Task instructions: Begin at the line below that has "is a micrograph" and stop after the line that has "(DAB (3,3'-diaminobenzidine)) staining". Please restate only those lines, word for word.

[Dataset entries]
==============================

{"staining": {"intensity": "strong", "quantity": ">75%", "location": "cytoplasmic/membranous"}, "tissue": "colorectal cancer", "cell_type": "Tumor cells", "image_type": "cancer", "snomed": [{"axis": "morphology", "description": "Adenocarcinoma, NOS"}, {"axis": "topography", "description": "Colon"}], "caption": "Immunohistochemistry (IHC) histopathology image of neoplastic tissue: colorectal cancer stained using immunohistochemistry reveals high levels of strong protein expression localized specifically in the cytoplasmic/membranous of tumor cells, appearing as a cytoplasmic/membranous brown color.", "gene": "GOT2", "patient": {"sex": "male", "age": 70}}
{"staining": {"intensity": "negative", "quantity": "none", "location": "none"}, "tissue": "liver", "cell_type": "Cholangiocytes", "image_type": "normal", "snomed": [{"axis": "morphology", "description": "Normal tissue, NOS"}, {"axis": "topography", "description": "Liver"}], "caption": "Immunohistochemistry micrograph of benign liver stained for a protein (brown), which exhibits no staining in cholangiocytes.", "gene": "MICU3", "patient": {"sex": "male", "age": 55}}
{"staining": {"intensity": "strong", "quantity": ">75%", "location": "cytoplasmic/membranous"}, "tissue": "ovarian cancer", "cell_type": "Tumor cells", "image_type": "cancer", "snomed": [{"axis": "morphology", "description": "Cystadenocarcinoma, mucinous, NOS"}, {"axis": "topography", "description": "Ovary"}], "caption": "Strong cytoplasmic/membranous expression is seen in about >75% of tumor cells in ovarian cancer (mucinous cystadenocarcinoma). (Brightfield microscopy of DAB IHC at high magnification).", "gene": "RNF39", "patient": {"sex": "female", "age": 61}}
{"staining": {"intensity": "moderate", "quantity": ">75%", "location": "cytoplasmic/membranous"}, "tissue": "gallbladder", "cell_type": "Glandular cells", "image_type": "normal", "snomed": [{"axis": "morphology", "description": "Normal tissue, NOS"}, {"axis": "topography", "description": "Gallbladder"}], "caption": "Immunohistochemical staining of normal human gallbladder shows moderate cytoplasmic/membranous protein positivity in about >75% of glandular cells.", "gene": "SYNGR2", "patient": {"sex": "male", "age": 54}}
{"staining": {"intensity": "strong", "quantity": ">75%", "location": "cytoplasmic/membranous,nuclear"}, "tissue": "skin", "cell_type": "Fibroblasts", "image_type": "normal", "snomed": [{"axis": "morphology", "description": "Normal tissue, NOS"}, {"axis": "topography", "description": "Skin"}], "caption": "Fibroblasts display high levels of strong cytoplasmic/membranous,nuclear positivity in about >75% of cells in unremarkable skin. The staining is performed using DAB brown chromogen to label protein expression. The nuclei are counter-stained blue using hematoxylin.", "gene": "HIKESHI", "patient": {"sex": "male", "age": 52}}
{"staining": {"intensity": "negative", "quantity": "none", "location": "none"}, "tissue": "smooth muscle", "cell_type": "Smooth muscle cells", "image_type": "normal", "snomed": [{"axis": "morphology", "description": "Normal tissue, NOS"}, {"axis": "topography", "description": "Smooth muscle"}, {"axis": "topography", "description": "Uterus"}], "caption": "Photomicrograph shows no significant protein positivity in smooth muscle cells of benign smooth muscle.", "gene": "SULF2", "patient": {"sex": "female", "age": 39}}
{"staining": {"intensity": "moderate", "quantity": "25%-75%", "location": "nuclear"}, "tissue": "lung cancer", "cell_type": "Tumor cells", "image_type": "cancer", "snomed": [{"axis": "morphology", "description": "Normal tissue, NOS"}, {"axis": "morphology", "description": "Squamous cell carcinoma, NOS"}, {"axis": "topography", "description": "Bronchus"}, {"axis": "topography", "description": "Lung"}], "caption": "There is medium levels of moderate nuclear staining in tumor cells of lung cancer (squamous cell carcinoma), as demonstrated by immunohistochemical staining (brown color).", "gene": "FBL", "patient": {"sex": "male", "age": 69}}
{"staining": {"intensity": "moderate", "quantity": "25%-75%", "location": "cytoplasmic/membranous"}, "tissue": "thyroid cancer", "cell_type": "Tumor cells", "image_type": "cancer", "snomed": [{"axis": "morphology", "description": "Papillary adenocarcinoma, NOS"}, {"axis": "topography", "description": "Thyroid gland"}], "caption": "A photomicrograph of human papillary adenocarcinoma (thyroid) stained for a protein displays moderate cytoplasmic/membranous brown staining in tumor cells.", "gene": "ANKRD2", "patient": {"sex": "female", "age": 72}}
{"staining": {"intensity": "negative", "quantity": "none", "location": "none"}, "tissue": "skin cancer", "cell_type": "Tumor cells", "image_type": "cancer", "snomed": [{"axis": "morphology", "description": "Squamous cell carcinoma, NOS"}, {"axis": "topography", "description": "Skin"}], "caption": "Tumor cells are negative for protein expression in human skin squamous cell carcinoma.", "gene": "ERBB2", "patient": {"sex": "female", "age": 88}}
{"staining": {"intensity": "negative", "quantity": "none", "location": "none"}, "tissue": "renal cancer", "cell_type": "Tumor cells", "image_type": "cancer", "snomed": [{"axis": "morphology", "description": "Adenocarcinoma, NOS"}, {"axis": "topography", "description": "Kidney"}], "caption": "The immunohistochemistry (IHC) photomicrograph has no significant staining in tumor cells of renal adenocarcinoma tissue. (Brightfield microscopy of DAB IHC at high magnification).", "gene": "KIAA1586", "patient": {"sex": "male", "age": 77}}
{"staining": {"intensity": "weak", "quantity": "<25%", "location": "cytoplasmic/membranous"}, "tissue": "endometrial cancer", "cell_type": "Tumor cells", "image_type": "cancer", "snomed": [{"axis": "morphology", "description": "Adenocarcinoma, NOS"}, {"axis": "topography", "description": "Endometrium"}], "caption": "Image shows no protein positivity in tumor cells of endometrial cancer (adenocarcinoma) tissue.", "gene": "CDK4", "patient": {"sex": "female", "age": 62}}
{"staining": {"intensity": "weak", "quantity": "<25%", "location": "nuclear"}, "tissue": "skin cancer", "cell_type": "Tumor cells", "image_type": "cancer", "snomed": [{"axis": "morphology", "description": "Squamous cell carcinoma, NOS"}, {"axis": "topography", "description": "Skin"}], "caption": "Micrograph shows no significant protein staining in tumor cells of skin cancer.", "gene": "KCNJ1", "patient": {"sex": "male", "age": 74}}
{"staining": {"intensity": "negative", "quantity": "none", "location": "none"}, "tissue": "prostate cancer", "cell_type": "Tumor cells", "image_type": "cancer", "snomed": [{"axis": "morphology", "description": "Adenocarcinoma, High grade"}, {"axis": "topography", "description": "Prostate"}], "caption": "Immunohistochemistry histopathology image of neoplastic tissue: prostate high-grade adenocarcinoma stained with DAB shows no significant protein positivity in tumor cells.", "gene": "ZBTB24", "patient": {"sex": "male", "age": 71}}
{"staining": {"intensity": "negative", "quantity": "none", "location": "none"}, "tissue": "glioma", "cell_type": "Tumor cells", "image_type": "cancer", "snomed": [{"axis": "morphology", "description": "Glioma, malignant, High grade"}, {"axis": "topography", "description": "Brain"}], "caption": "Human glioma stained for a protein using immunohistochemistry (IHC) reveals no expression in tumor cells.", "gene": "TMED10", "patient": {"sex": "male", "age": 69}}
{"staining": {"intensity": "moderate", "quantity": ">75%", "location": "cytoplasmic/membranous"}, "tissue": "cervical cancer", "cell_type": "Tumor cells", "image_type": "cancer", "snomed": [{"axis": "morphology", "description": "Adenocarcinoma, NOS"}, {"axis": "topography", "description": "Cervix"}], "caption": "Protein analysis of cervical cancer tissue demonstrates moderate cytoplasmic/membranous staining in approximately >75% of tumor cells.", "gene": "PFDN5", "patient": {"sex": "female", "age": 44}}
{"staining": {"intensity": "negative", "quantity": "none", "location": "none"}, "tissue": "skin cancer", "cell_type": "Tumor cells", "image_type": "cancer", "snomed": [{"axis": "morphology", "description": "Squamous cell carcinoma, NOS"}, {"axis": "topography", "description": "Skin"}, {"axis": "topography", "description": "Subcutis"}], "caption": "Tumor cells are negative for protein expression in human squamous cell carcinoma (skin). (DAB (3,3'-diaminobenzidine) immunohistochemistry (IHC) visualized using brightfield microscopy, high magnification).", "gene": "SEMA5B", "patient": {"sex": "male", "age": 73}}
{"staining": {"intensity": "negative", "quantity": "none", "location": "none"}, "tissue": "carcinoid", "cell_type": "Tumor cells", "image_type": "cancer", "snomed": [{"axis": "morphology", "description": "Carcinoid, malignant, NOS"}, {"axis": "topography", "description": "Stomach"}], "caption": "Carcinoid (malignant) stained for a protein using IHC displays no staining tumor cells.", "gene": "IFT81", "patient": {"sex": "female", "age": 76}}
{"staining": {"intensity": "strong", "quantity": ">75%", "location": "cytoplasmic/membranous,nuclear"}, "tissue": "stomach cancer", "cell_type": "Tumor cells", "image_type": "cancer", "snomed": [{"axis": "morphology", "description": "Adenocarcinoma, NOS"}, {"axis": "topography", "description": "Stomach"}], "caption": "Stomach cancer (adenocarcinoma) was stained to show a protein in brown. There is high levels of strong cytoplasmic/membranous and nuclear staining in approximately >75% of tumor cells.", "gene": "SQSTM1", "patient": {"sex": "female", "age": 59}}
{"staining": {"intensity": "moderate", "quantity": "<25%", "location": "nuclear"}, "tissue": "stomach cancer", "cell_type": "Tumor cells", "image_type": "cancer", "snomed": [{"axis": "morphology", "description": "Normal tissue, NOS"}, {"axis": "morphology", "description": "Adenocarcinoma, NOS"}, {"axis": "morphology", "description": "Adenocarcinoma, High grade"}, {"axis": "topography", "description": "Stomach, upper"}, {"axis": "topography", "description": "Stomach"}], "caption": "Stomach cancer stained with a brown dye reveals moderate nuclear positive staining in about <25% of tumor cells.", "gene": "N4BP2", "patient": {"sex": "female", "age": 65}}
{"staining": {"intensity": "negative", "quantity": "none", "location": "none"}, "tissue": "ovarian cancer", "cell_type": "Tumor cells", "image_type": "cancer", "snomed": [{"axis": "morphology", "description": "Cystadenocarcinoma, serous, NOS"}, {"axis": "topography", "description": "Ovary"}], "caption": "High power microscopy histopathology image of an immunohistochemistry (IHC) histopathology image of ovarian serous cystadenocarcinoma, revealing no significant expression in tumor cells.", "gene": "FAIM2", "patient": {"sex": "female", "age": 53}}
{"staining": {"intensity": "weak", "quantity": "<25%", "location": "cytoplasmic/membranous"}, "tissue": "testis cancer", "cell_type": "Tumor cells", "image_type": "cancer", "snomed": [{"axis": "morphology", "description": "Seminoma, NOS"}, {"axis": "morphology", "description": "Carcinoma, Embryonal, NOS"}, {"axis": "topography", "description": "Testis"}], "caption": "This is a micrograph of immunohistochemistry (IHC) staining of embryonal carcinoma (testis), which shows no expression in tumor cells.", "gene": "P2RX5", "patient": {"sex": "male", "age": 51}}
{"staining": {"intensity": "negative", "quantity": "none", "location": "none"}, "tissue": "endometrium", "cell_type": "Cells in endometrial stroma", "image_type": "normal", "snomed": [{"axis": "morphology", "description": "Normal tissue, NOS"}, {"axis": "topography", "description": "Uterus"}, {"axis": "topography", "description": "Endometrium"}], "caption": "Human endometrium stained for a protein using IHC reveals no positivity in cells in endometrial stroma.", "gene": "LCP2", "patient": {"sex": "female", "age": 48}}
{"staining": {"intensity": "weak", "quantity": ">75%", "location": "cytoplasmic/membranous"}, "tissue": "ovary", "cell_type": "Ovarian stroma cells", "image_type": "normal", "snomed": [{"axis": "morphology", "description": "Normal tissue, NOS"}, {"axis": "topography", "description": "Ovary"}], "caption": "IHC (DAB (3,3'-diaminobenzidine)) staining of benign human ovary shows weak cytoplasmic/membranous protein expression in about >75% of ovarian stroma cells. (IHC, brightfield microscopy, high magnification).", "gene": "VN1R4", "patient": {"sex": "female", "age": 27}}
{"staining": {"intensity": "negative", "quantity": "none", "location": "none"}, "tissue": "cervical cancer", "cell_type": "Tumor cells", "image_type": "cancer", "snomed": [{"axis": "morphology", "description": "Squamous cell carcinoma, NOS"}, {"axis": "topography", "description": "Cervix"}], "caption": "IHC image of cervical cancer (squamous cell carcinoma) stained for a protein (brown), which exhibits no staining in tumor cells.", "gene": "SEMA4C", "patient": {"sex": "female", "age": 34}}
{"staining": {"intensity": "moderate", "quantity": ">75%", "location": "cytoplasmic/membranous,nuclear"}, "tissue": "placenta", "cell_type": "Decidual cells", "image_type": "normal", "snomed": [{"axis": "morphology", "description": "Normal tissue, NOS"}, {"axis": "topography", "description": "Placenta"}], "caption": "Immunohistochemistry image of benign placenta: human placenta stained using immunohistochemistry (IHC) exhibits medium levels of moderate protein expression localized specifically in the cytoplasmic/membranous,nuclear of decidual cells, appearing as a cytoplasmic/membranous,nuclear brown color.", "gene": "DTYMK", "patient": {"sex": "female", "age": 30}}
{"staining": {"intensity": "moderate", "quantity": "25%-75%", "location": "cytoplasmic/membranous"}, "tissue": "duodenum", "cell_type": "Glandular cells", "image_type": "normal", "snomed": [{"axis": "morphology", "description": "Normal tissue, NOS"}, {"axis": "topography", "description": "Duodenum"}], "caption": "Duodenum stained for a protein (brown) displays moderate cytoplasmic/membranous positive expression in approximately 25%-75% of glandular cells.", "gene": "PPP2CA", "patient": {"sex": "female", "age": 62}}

==============================

Exercise result:
{"staining": {"intensity": "weak", "quantity": "<25%", "location": "cytoplasmic/membranous"}, "tissue": "testis cancer", "cell_type": "Tumor cells", "image_type": "cancer", "snomed": [{"axis": "morphology", "description": "Seminoma, NOS"}, {"axis": "morphology", "description": "Carcinoma, Embryonal, NOS"}, {"axis": "topography", "description": "Testis"}], "caption": "This is a micrograph of immunohistochemistry (IHC) staining of embryonal carcinoma (testis), which shows no expression in tumor cells.", "gene": "P2RX5", "patient": {"sex": "male", "age": 51}}
{"staining": {"intensity": "negative", "quantity": "none", "location": "none"}, "tissue": "endometrium", "cell_type": "Cells in endometrial stroma", "image_type": "normal", "snomed": [{"axis": "morphology", "description": "Normal tissue, NOS"}, {"axis": "topography", "description": "Uterus"}, {"axis": "topography", "description": "Endometrium"}], "caption": "Human endometrium stained for a protein using IHC reveals no positivity in cells in endometrial stroma.", "gene": "LCP2", "patient": {"sex": "female", "age": 48}}
{"staining": {"intensity": "weak", "quantity": ">75%", "location": "cytoplasmic/membranous"}, "tissue": "ovary", "cell_type": "Ovarian stroma cells", "image_type": "normal", "snomed": [{"axis": "morphology", "description": "Normal tissue, NOS"}, {"axis": "topography", "description": "Ovary"}], "caption": "IHC (DAB (3,3'-diaminobenzidine)) staining of benign human ovary shows weak cytoplasmic/membranous protein expression in about >75% of ovarian stroma cells. (IHC, brightfield microscopy, high magnification).", "gene": "VN1R4", "patient": {"sex": "female", "age": 27}}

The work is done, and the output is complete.